Família Abarno - Histórias


O MÚSICO VICTOR PIETRO ABARNO


Victor Abarno com o popular chapéu-palheta – Início da Década de 1920


Victor Abarno (*01/01/1909 Alegrete RS/+20/08/1989 Porto Alegre RS) era filho de Victor Manoel Abarno e Doralina Pietro e neto do imigrante italiano Nicola Abarno e da alegretense Maria do Carmo Machado. Sua paixão pela música manifestou-se desde a juventude, tendo escolhido o violão como instrumento de manifestação de seu talento. O destino, anos mais tarde, o levou à perda da visão, mas esta limitação física não o afastou de seu amor à música, sabendo aplicar, com maestria, os conhecimentos do instrumento que já dominava. 


Victor Abarno – Década de 1930

Nos anos 1930, Victor Abarno fez parte do Conjunto Regional de Piratini, apelido de seu criador, radialista e músico Antônio Francisco Amabile (1906-1953). Este foi o fundador da Casa do Artista Rio-Grandense, inaugurada em 1949, no Bairro Glória, em Porto Alegre RS. Amabile e seu Regional tiveram o auge do sucesso entre a segunda metade da década de 1930 e a década 1940. Conjunto Regional é como se chamavam os grupos que interpretavam a música popular brasileira, especialmente o chorinho. 

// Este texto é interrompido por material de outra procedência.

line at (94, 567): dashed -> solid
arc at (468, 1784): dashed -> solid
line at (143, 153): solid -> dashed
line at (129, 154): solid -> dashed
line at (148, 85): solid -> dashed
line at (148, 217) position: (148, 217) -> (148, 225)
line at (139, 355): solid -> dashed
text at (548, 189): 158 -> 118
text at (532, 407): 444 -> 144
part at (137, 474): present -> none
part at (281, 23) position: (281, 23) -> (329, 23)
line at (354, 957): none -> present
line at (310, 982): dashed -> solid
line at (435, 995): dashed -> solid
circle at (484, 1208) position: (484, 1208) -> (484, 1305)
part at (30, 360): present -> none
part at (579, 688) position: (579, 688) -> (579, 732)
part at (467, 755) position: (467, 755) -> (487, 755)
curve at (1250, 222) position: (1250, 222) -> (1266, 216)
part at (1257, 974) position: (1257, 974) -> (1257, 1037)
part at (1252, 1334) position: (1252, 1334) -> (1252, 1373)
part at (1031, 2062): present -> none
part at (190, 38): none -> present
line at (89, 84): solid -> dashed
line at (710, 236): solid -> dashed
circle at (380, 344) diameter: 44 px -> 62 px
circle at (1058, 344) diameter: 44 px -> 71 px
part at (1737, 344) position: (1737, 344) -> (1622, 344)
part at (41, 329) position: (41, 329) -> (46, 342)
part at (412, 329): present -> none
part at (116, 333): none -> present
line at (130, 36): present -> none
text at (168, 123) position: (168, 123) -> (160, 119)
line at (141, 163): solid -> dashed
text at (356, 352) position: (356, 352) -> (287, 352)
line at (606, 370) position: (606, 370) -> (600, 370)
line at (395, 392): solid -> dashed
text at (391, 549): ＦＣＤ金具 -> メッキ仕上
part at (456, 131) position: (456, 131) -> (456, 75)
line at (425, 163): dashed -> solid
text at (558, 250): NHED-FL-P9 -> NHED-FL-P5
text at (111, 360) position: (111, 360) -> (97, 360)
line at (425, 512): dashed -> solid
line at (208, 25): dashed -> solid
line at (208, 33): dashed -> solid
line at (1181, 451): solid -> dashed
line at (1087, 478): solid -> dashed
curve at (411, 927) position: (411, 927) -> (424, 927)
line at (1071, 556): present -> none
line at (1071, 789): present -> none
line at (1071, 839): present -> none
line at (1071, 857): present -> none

Amabile criou o programa “Hora do Bicho”, no auditório da Rádio Difusora, que foi ao ar em 1937, sendo este um concurso para artistas principiantes. Quando o artista não correspondia ao esperado, este era ‘bombado’ e desclassificado. Na foto abaixo, vemos Victor Abarno, com seu violão, no canto esquerdo, ao lado dos demais integrantes do conjunto. No ano de 1944, devido ao grande sucesso do programa, este foi transferido para o Cinema Rex. 


Jornal Folha da Tarde, Porto Alegre, 04/10/1937, pg. 14.

O conjunto naquela época era composto por Antônio Amabile na flauta, “Carne Assada” no cavaquinho, Japonês, apelido de Victor Abarno, Dutra no segundo violão (mais tarde este saiu do grupo) e o pandeirista Mateus Nunes, o Caco Velho. Este último chamava-se Mateus Nunes, tendo recebido o apelido pela música “Caco Velho”, de Ary Barroso, que bem a interpretava. Além disso, foi parceiro de Antônio Amabile nas músicas “Carreteiro” e “Mãe Preta”, gravada pela portuguesa Amália Rodrigues, que mudou a letra e o nome para “Barco Negro”, vindo depois a ser o tema musical no filme “Os Amantes do Tejo”.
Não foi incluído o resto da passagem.